# Pedastal Lav...what's the big deal?



## gear junkie (Jun 20, 2008)

Didn't want to hijack the other thread but I noticed lots of responses for installing a pedastal lav. Never thought these were hard, what am I missing?


----------



## TheMaster (Jun 12, 2009)

gear junkie said:


> Didn't want to hijack the other thread but I noticed lots of responses for installing a pedastal lav. Never thought these were hard, what am I missing?


Depending on the quality of the lav and the installation site conditions it can be a biotch.:yes: More time consuming:thumbsup:


----------



## Redwood (Sep 8, 2008)

I don't consider them hard to install...

Useless yes... But not hard to install...

I'd rather have a cabinet under a sink than a pedestal any day in my house...:whistling2:


----------



## TheMaster (Jun 12, 2009)

Between a walll hanging lavatory,a vanity with prefab top and a ped. lav.

The Ped Lav takes the cake......thats all I'm sayin. More time consuming=harder to me


----------



## plumbear (Jun 24, 2010)

I agree, ped lavs are easy.


----------



## GREENPLUM (Jul 27, 2008)

gear junkie said:


> Didn't want to hijack the other thread but I noticed lots of responses for installing a pedastal lav. Never thought these were hard, what am I missing?


 
Do you charge a higher fee to install a pedastal? I do , because there harder to install. :thumbsup:


----------



## ranman (Jan 24, 2010)

no problems here. long as the rough works with the fixture.


a wall hung lav with a trap shroud. now thats a pain


----------



## mongo (Jun 26, 2010)

The plumbing part of a Ped Lav is not the difficult part. It is the hanger bolt holes ( this particular model). The holes were not low but rather high, up near the backsplash. Not enough room to use a ratchet w/socket for lag bolts. We finally roughed in 5/16 threaded rods and used a nut and washer to hang the PL. We bought some ratcheting boxed-in wrenches to secure the PL to thw wall. Yes, they were a biotch.


----------



## AKdaplumba (Jan 12, 2010)

Redwood said:


> I don't consider them hard to install...
> 
> Useless yes... But not hard to install...

DESCRIPTION OF THE TASK:
Continue the pedestal lav forum thread from its last line, picking up with AKdaplumba's reply to the quoted Redwood post.

SOURCE DATA:

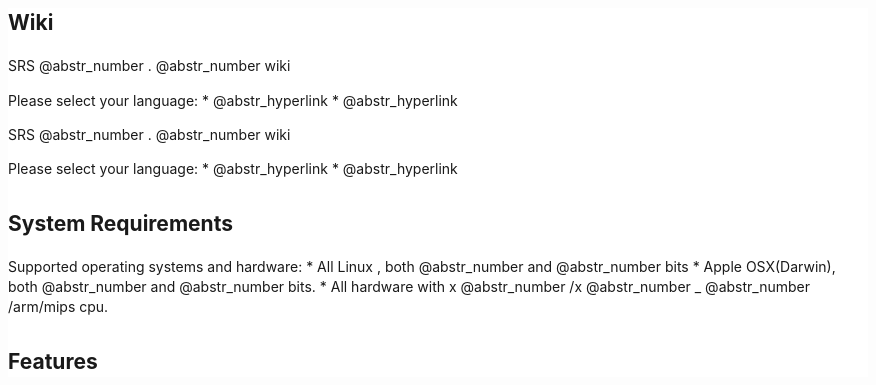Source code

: ## Wiki

SRS @abstr_number . @abstr_number wiki

Please select your language: * @abstr_hyperlink * @abstr_hyperlink 

SRS @abstr_number . @abstr_number wiki

Please select your language: * @abstr_hyperlink * @abstr_hyperlink 

## System Requirements

Supported operating systems and hardware: * All Linux , both @abstr_number and @abstr_number bits * Apple OSX(Darwin), both @abstr_number and @abstr_number bits. * All hardware with x @abstr_number /x @abstr_number _ @abstr_number /arm/mips cpu.

## Features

RESULT BELOW:
> 
> I'd rather have a cabinet under a sink than a pedestal any day in my house...:whistling2:


isn't it for look not functionality?


----------



## Redwood (Sep 8, 2008)

AKdaplumba said:


> isn't it for look not functionality?


Not by the amount of stuff my wife manages to put in there...:laughing:


----------



## ROCKSTARPLUMBER (Dec 14, 2008)

I just liquid nail the top to the wall, and liquid nail the base to the top and floor. DOnt let your kids lean on this now.


----------



## user2090 (Sep 26, 2009)

ROCKSTARPLUMBER said:


> I just liquid nail the top to the wall, and liquid nail the base to the top and floor. DOnt let your kids lean on this now.


Forget the liquid nail, bro. Get with the Loctite, it is the shizznizz.


----------



## breid1903 (Feb 8, 2009)

*rock*

i've actually rebuilt? a couple that were installed with silicone caulk. vinyl was cut around base. in a little town of winamac, in. in a duplex. one ripped the wall royally. i just did the second at the the same time. same owner. da phantom done it. owner couldn't remember name. lol. breid...............:rockon:


----------



## BROOKLYN\PLUMB (May 21, 2010)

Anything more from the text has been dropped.